PUBLISHED BY Wildcat Venture Partners
June 3, 2016
Venture Firm Debuts Innovative Framework to Guide Startups through the Go-to-Market Phase
Menlo Park, CA – June 3, 2016 – In an era when early stage companies are measured by the series and size of their latest funding round, Wildcat Venture Partners, a new venture firm, is taking a fresh, new approach.
Last night, in a standing-room only venue attended by entrepreneurs, venture firms, limited partners and the media, the firm hosted an event, “Traversing the Traction Gap,” where it debuted the Traction Gap – a framework that describes progressive stages of startup maturity, not tied to financing rounds, during the critical go-to-market phase of a company.
At the event, widely-acclaimed business author, lecturer and company advisor Geoffrey Moore also led a thought-provoking and inspiring panel discussion featuring Doug Merritt, president and CEO, Splunk; Kevin Nix, president and CEO, StellarLoyalty; Louis Beryl, CEO and founder, Earnest; and Rob Bernshteyn, president and CEO, Coupa. These successful CEOs shared how their companies faced an array of challenges and the steps they took to overcome the Traction Gap and scale to ultimately become market leaders.
The firm defines the Traction Gap framework as spanning from a startup’s Initial Product Release (IPR) to Minimum Viable Traction (MVT), a point in a company’s maturity – whether it be a certain level of revenue growth, engagement, downloads, usage or the like – that demonstrates market validation and signals positive growth trajectory. More detail on the framework is available in the firm’s white paper titled, “The Traction Gap Framework”.
Correlation Ventures data across thousands of companies shows that less than 25 percent of startups successfully make it to MVT and beyond. According to serial entrepreneur and academician, Steve Blank, “The Lean Launchpad class was developed to help entrepreneurs go from an idea to a product that customers want. The Traction Gap is a much needed framework for the next step in that progression, taking a minimally viable product and growing it to sales repeatability and traction.”

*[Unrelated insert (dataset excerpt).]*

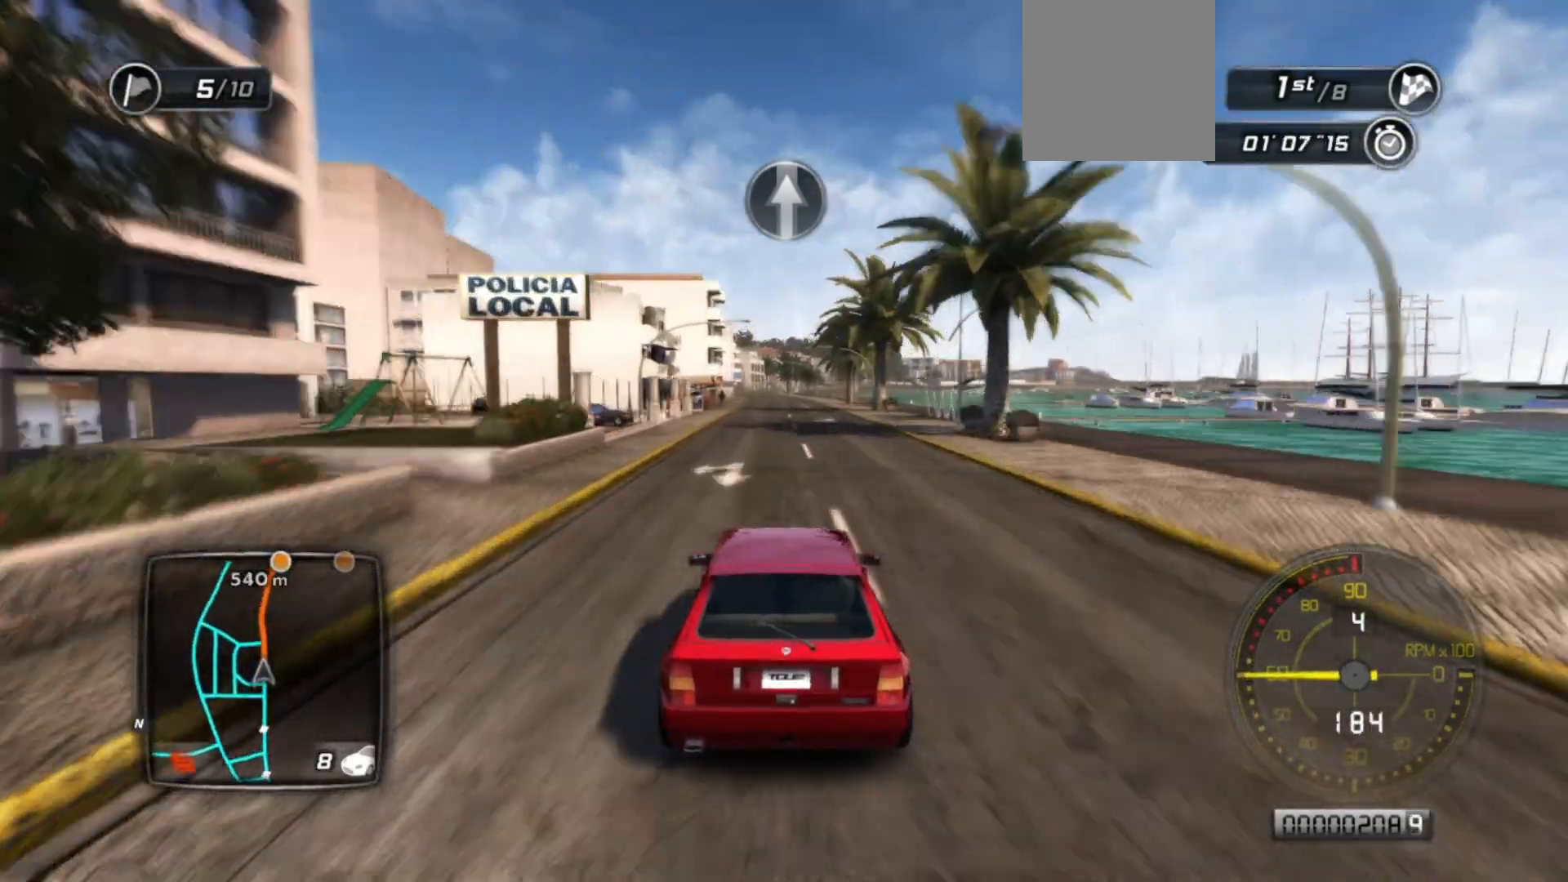
{"buttons": ["R2"], "left_stick": "center", "events": [[333, "left_stick", "left"], [433, "left_stick", "center"]]}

Impact of the Traction Gap
Early stage startups that fail to achieve traction are subject to lower valuations, significant financing risks and sub-optimal outcomes, potentially even shutdown. Wildcat Venture Partners plans to use the Traction Gap framework as a way to leverage its decades of operational and investment experience to help innovative entrepreneurs best position their companies for success.
“My Wildcat partners and I have seen many companies wrestle with the challenges associated with the go-to-market phase of their companies,” said Katherine Barr, founding partner at Wildcat Venture Partners. “We developed the Traction Gap framework to provide a pragmatic roadmap for entrepreneurs to follow.”
The firm believes that to successfully traverse the Traction Gap, companies must develop core competencies in product, revenue, team and systems architectures. Consequently, the firm plans to roll out Traction Gap workshops and events for entrepreneurs to learn successful strategies and tactics to mitigate risk during the go-to-market phase.
Jon Miller, co-founder of Marketo and now CEO at startup Engagio attended the event and remarked, “All early stage startups face the Traction Gap. We had the same experience at Marketo: crossing the gap required a well-defined strategy that addressed a combination of product, team, revenue and operational systems.”
About Wildcat Venture Partners
Founded in 2015, Wildcat Venture Partners is a Silicon Valley-based venture capital firm that invests in early stage technology companies. Wildcat invests in B2B and B2B2C startups leveraging key technologies such as Machine Learning/AI, IoT, and Cloud & Mobility in the following markets: Digital Health, EdTech, Enterprise SaaS and FinTech.
The Wildcat team brings decades of entrepreneurial experience, venture experience, and deep domain expertise to help early stage companies effectively navigate through the Traction Gap® and go on to scale.
Wildcat’s current investment portfolio includes companies such as: Aceable, Amplero, C3, Carrum Health, Clover Health, GreenFig, KEY Concierge, LeaseLock, Obo, Tuition.io, Ritual, Vina, Vlocity, what3words, and Zebit.